Texto publicado originalmente na Folha de S.Paulo
Por Paula Fabiani, Luisa Lima e Marina Negrão
O 18º Relatório de Crises Globais do Fórum Econômico Mundial preconiza que “choques simultâneos, riscos profundamente interligados e a erosão da resiliência estão originando o risco de uma policrise – onde crises díspares interagem de forma que o impacto global excede em muito a soma de cada parte”.
A crise climática está conectada ao agravamento da fome e ao aumento de refugiados. A guerra na Ucrânia amplia o debate sobre o uso de energia fóssil, e a crise sanitária deflagrada pela pandemia de Covid-19 levou países a repensarem estruturas de distribuição de renda, moradia, acesso a saneamento básico e a própria cooperação internacional.
Os problemas interagem entre si, estão entrelaçados. É uma crise múltipla, cujas partes se retroalimentam e avança com uma velocidade e escala nunca antes experimentadas.
Este cenário foi o ponto de partida para a nova edição do Perspectivas para a Filantropia no Brasil, publicação anual do IDIS, que explicita os movimentos que são importantes para o agora, que se destacam e para os quais filantropos, investidores sociais e todos aqueles que atuam neste campo devem estar atentos.
Não por acaso, a primeira perspectiva da lista, que traz oito achados, revela como a filantropia começa a responder de forma integrada, propondo-se a contribuir para mudanças estruturantes.

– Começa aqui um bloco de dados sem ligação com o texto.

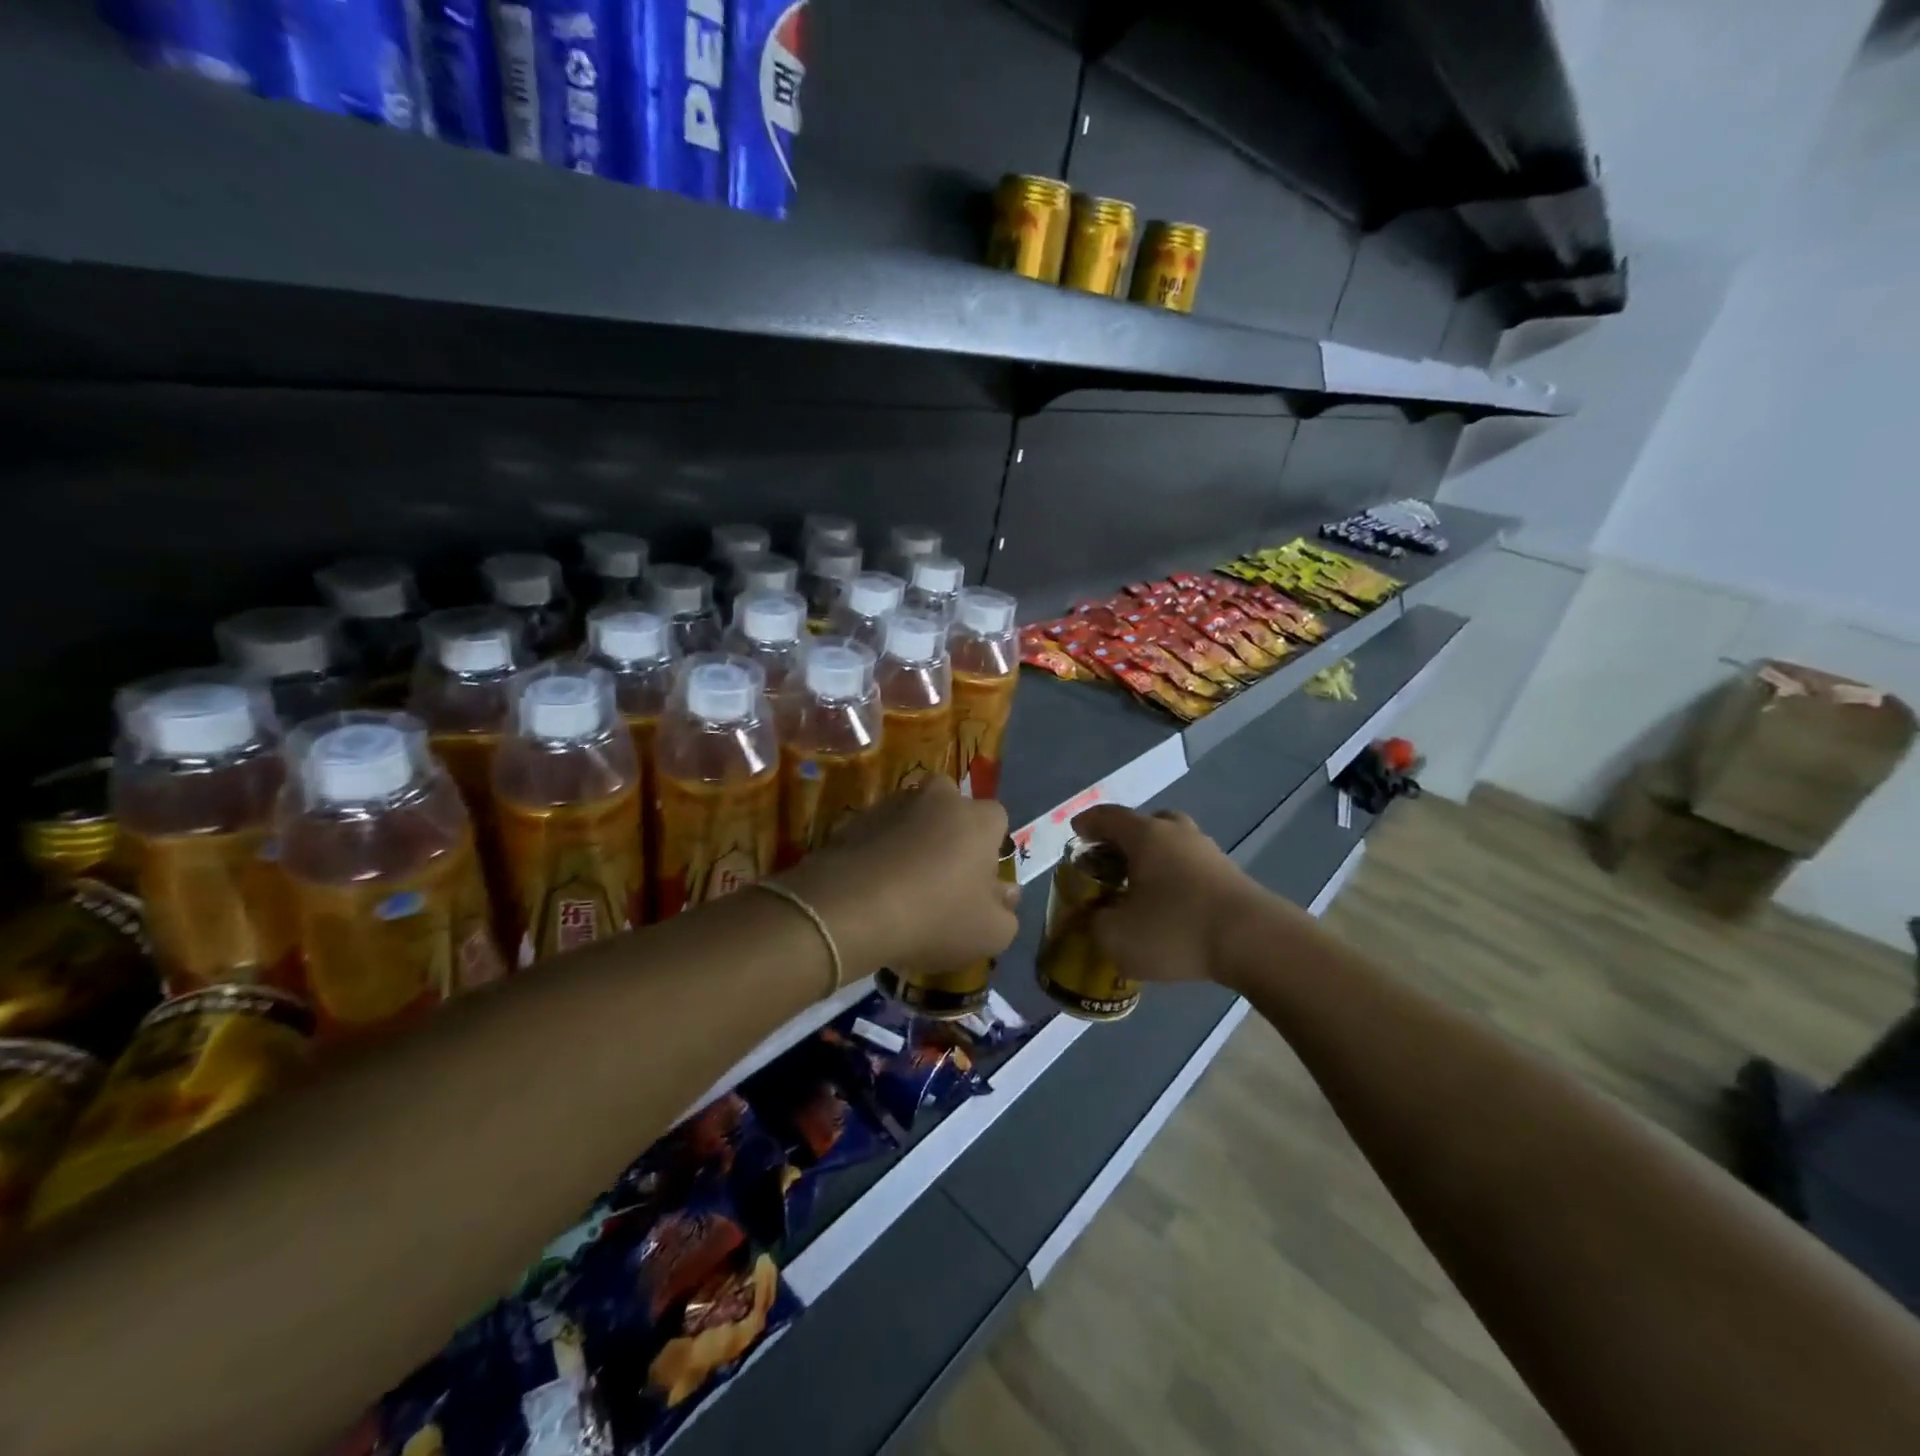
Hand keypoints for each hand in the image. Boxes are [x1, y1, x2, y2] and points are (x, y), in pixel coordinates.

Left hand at [779, 776, 1018, 976]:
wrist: (854, 909)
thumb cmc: (937, 917)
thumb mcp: (991, 933)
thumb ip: (1007, 911)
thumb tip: (1007, 893)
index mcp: (977, 819)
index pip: (997, 818)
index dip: (990, 847)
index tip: (979, 879)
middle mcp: (938, 798)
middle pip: (951, 807)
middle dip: (949, 832)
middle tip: (942, 875)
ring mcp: (892, 805)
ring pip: (912, 817)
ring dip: (912, 840)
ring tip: (902, 885)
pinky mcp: (855, 820)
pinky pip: (878, 833)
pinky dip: (879, 852)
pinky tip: (874, 887)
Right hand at [1069, 805, 1289, 984]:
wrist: (1255, 942)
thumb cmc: (1176, 930)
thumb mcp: (1117, 937)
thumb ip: (1096, 924)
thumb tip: (1097, 917)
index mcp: (1145, 836)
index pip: (1108, 817)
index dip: (1088, 823)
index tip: (1076, 832)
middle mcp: (1177, 834)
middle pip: (1146, 823)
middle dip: (1124, 838)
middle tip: (1110, 860)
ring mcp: (1208, 852)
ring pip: (1173, 844)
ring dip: (1154, 858)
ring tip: (1141, 887)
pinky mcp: (1230, 876)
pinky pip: (1192, 867)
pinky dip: (1176, 877)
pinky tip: (1171, 906)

A Coalizão Brasil Clima, Florestas e Agricultura, por exemplo, é um movimento composto por mais de 350 representantes do setor privado, setor financeiro, academia e sociedade civil, que têm como objetivo articular múltiplas causas e facilitar ações para promover o uso harmônico, inclusivo e sustentável da terra no país e assim viabilizar a transição para a nova economia.
A seis anos do prazo para o cumprimento da Agenda 2030, proposta pela ONU, crescem os compromissos públicos. Governos assinam tratados e cartas de intenção. Empresas divulgam metas, adotam novos modelos de negócios e reorientam suas práticas de investimento social para gerar transformações positivas.

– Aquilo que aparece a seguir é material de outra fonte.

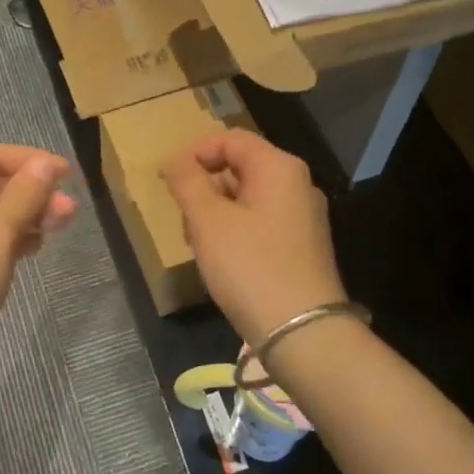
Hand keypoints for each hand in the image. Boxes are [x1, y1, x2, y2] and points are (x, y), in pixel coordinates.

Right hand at [163, 129, 345, 349]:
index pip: (231, 139)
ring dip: (216, 212)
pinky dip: (235, 230)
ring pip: (248, 197)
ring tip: (197, 243)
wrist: (302, 333)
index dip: (196, 153)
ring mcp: (303, 217)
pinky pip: (261, 222)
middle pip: (241, 167)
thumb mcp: (208, 221)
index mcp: (279, 168)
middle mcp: (297, 185)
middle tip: (183, 216)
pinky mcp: (302, 246)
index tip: (170, 181)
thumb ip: (187, 182)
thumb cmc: (250, 267)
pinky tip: (221, 259)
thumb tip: (176, 161)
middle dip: (205, 187)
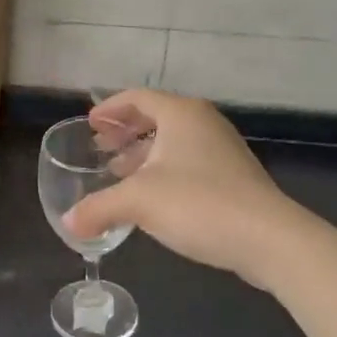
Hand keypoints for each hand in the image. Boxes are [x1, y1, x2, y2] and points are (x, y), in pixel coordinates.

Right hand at [64, 90, 298, 290]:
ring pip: (173, 142)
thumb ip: (98, 208)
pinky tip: (150, 197)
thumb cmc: (198, 203)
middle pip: (156, 117)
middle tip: (100, 147)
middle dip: (126, 132)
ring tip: (118, 173)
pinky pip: (188, 162)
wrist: (268, 238)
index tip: (90, 123)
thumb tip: (68, 223)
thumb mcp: (138, 202)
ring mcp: (222, 149)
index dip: (110, 109)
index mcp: (180, 114)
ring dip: (143, 154)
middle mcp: (203, 123)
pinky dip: (163, 170)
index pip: (137, 98)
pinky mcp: (233, 176)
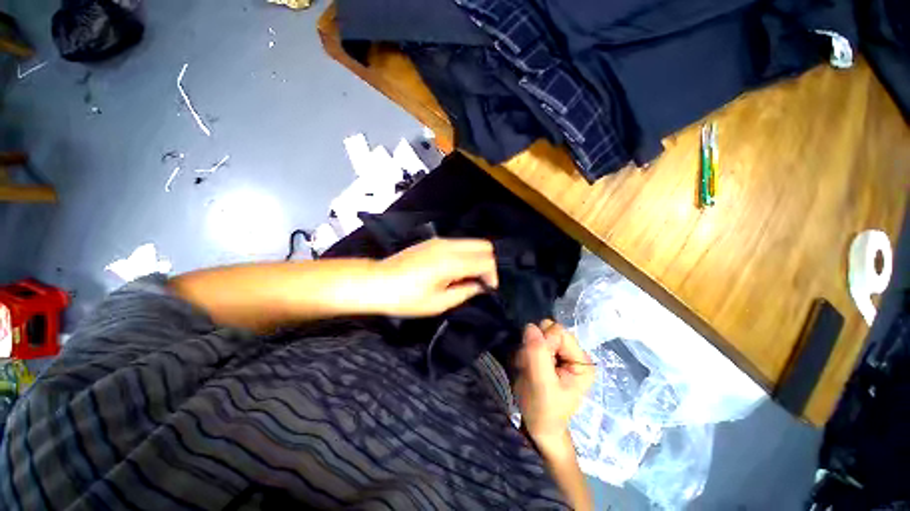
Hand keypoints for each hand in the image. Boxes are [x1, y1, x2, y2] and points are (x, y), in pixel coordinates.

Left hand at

Os detentores de grandes fortunas declaram que parte do que possuem será destinado à promoção da justiça social. Neste cenário, um risco: os ‘washings’, termo em inglês que significa ‘lavagem’ e que foi adotado para denominar discursos falsos e pouco ancorados em fatos.
Ou seja, compromissos assumidos podem não passar de promessas vazias, que não se concretizam ao longo do tempo. No Brasil, é crescente também iniciativas filantrópicas regionais, mais atentas às demandas dos territórios onde atuam, com uma abordagem mais sensível às particularidades locais.
O momento do país, que busca voltar a ter protagonismo na agenda ambiental, também é explorado. Mesmo organizações que atuam em temas específicos como educação ou cultura se veem estimuladas a olhar para sua relação com o meio ambiente e mudanças climáticas.
O relatório chama atenção ao fato de a filantropia beneficiar também a infraestrutura do Terceiro Setor, investindo em ações que promovem a melhoria do ambiente regulatório, apoiando a geração de dados e ações para incidência coletiva, como a Coalizão pelos Fundos Filantrópicos, que teve papel importante para a conquista da primeira legislação sobre Fundos Patrimoniais no Brasil.
Outros aspectos abordados são a adoção de processos de avaliação de impacto por empresas e sua contribuição à Agenda ESG, a importância da diversidade em conselhos e o uso da Inteligência Artificial por organizações sociais.
A recém-lançada publicação apresenta uma fotografia mais nítida do horizonte do investimento social e é um convite à reflexão e à ação. Uma contribuição dos profissionais do IDIS para um futuro resiliente e sustentável em todas suas instâncias.